Auch gegenüber der etablierten ERG-Diagnostik (Elektroretinogramm) bietet die molekulare Charakterisierung entscheidende Vorteile. Während das ERG nur das charakteristische "negative ERG"-Muster zeigt, können molekulare Signaturen die spezifischen Kanal-Mutationen und deren funktionelle Konsequenzen klar differenzieren. Dies legt nahe, dass die Diagnose über die reine Gen-Mutation hinausgehen muss: Es reicht nicht zu wissen, dass CACNA1F mutiert ist – entscheidend ist, welche konkrete Kanal-Mutation vorliegt und wie sich diese auf Proteinebene auswirkt. Molekulare Signaturen ermöglichen diese präzisere Differenzierung und sind damit ein entscheidender Aspekt für die zukünftige Therapieplanung. „Die Arbeit liefert erstmals eine umfassende molekulare Landkarte der pathophysiologischen Veränderungen bei CSNB2 – ein entscheidender Schritt für die Entwicklung gezielter Therapien. Besonders wichtig ist, dass verschiedene Mutationen zu unterschiedlichen molekularen Profilen führen. Das bedeutet, dass in Zukunft personalisierte Therapieansätze entwickelt werden könnten, die auf die spezifische Mutation des Patienten zugeschnitten sind.“ Das Team arbeitet bereits an funktionellen Studien zur Validierung dieser Erkentnisse und plant, in Zukunft auch zu untersuchen, ob sich diese Proteinveränderungen in humanen Patientenproben nachweisen lassen.

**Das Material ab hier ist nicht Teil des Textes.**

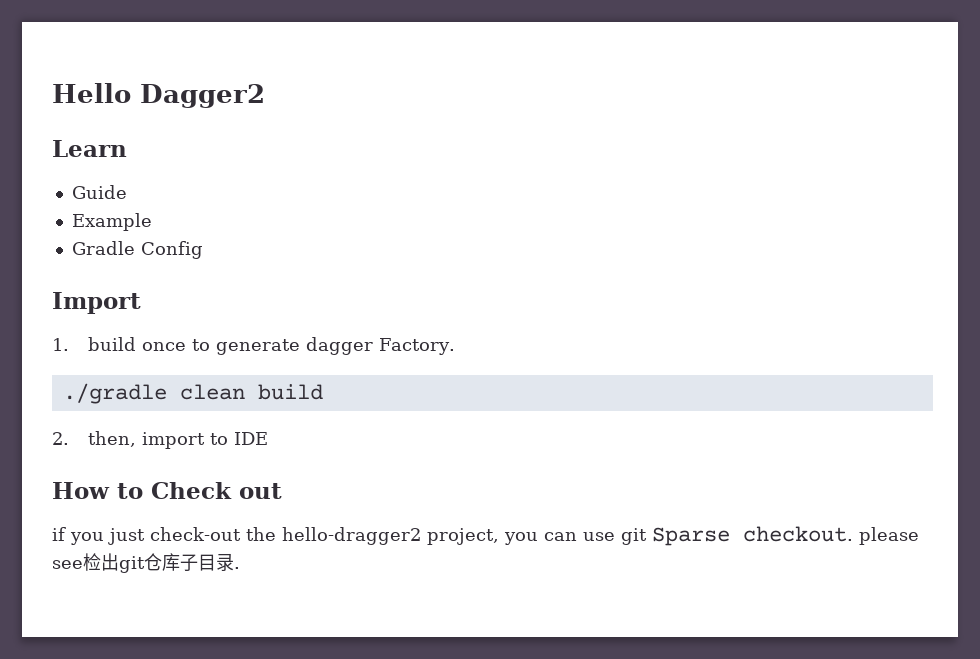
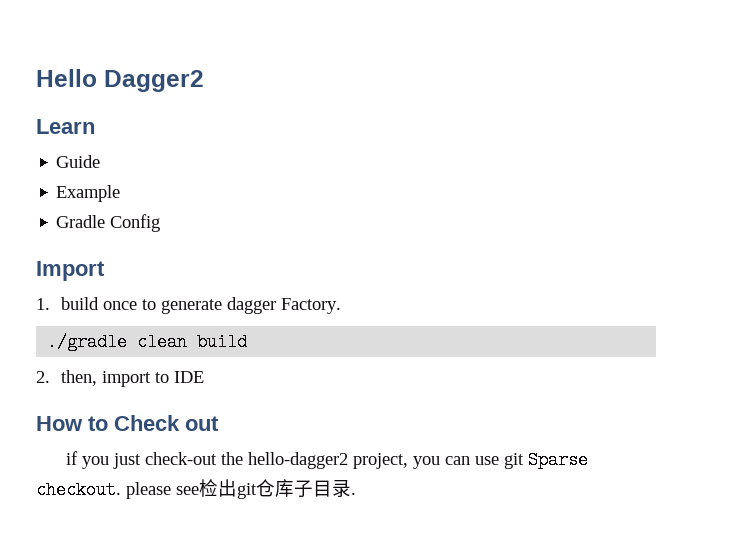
[282,527,421,545] hello-dragger2 -> [248,452,349,469] hello-dagger2

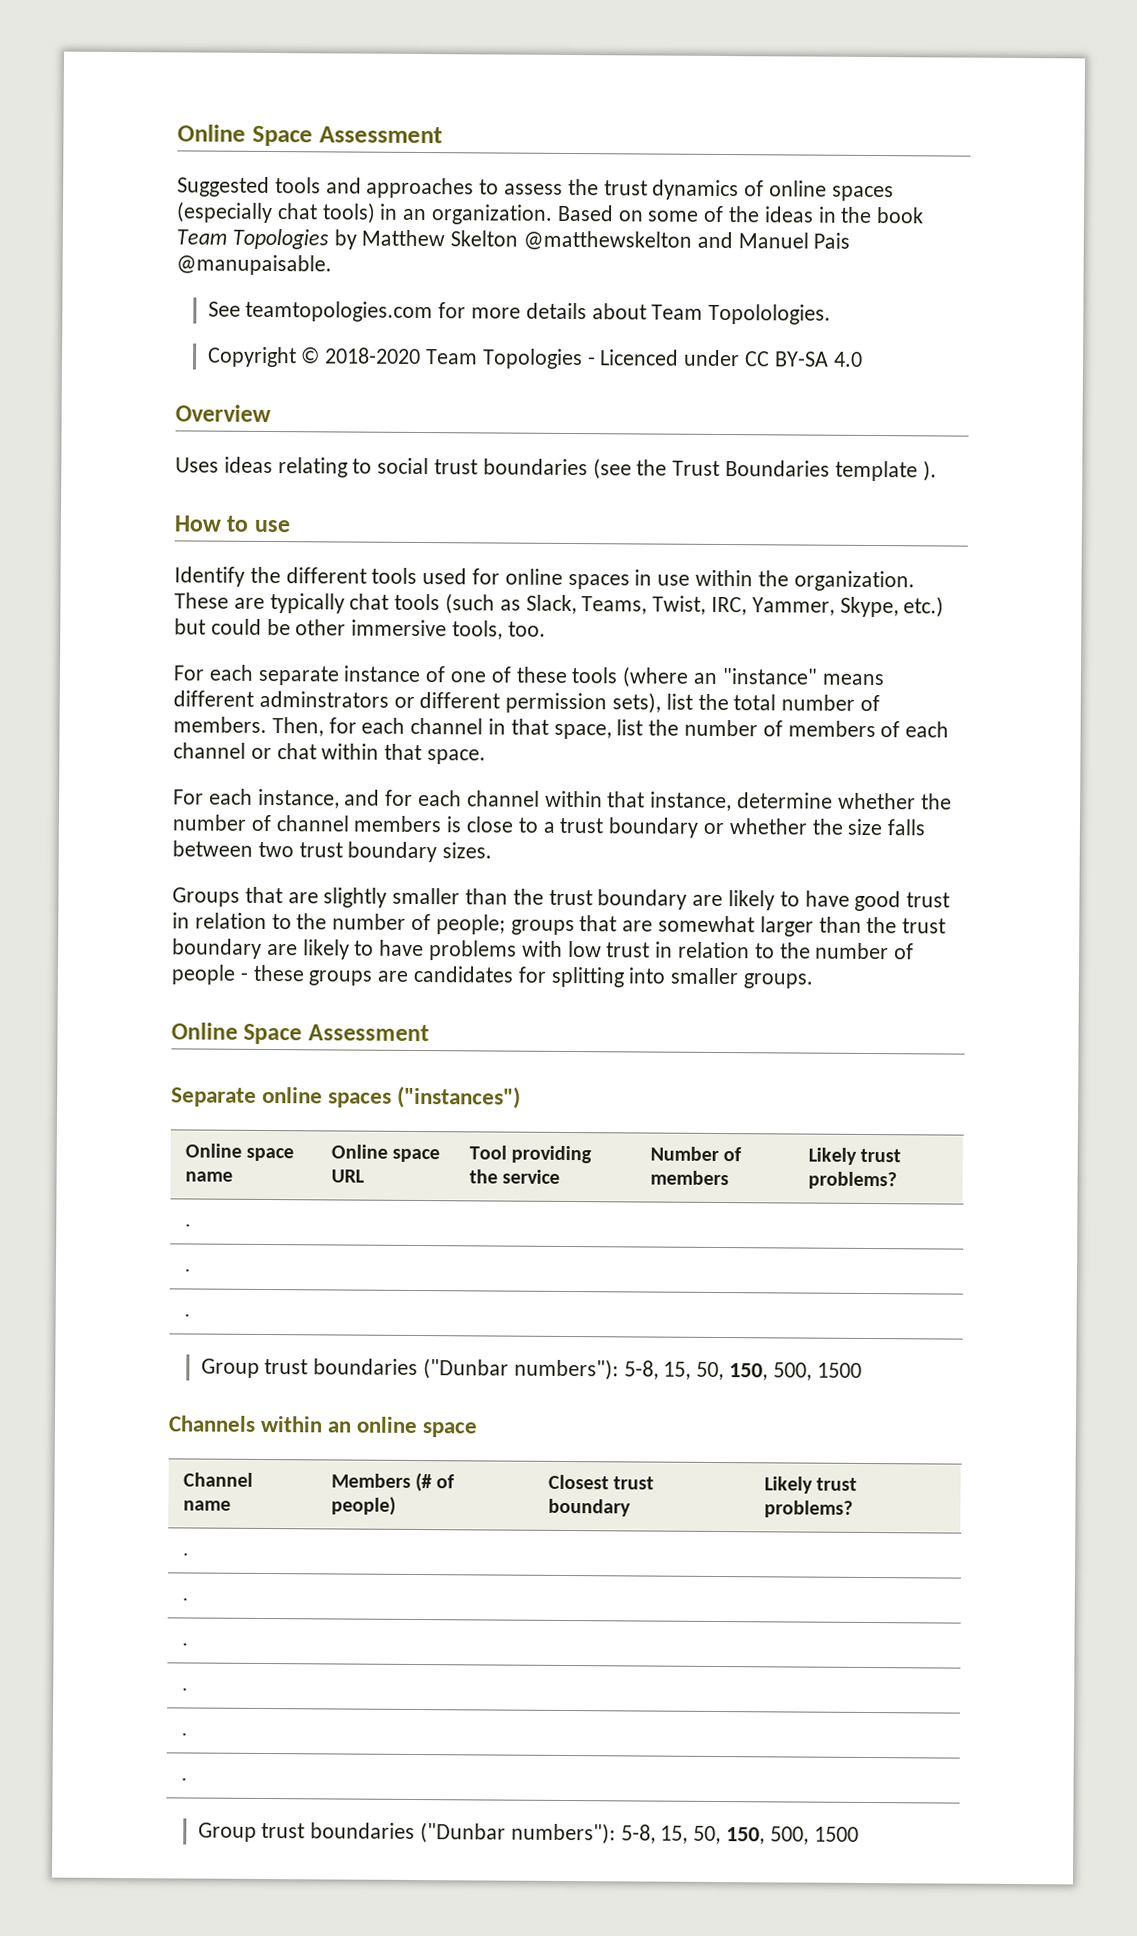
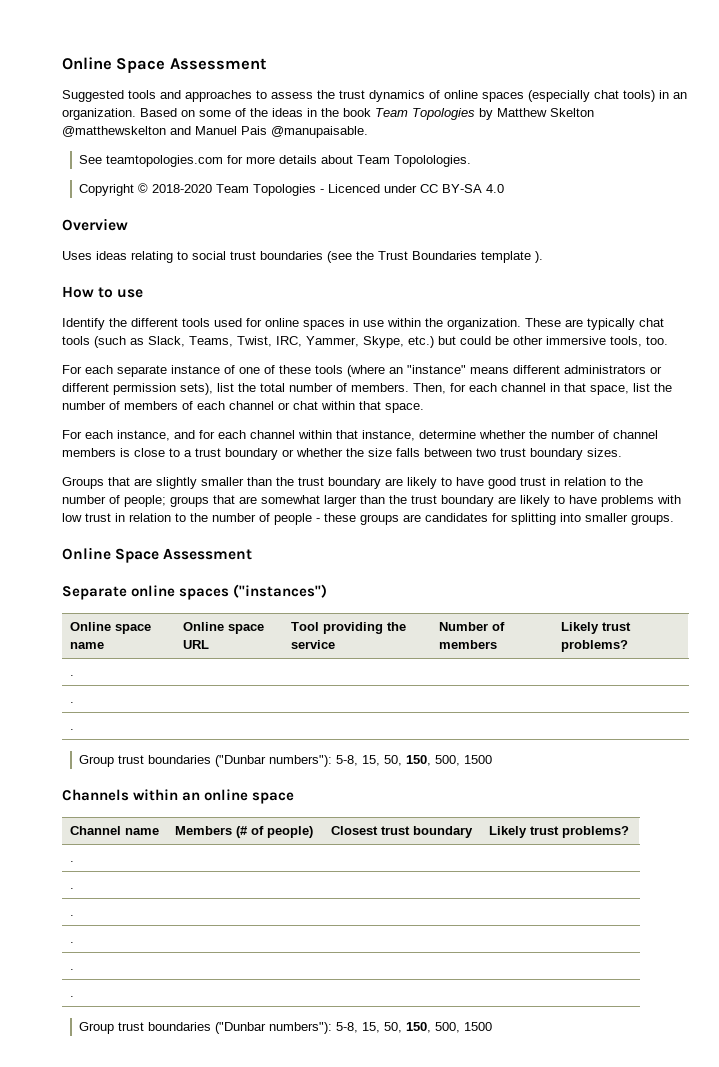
[258,690,389,708] adminstrators -> [564,365,646,374] administrators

Publikation: Ganglberger M, Zanetti L, Egger AS, Günter A, Wagner B, Belhadj S, Mühlfriedel R, Knoflach D, Casanova E, Rülicke T, Seeliger MW, Kwiatkowski M, Seitter H, Koschak A. Quantitative Proteomics Identifies Potential Molecular Adaptations in Mouse Models of Congenital Stationary Night Blindness Type 2. Mol Cell Proteomics. 2025 Nov 10;24(12):101462. DOI: 10.1016/j.mcpro.2025.101462.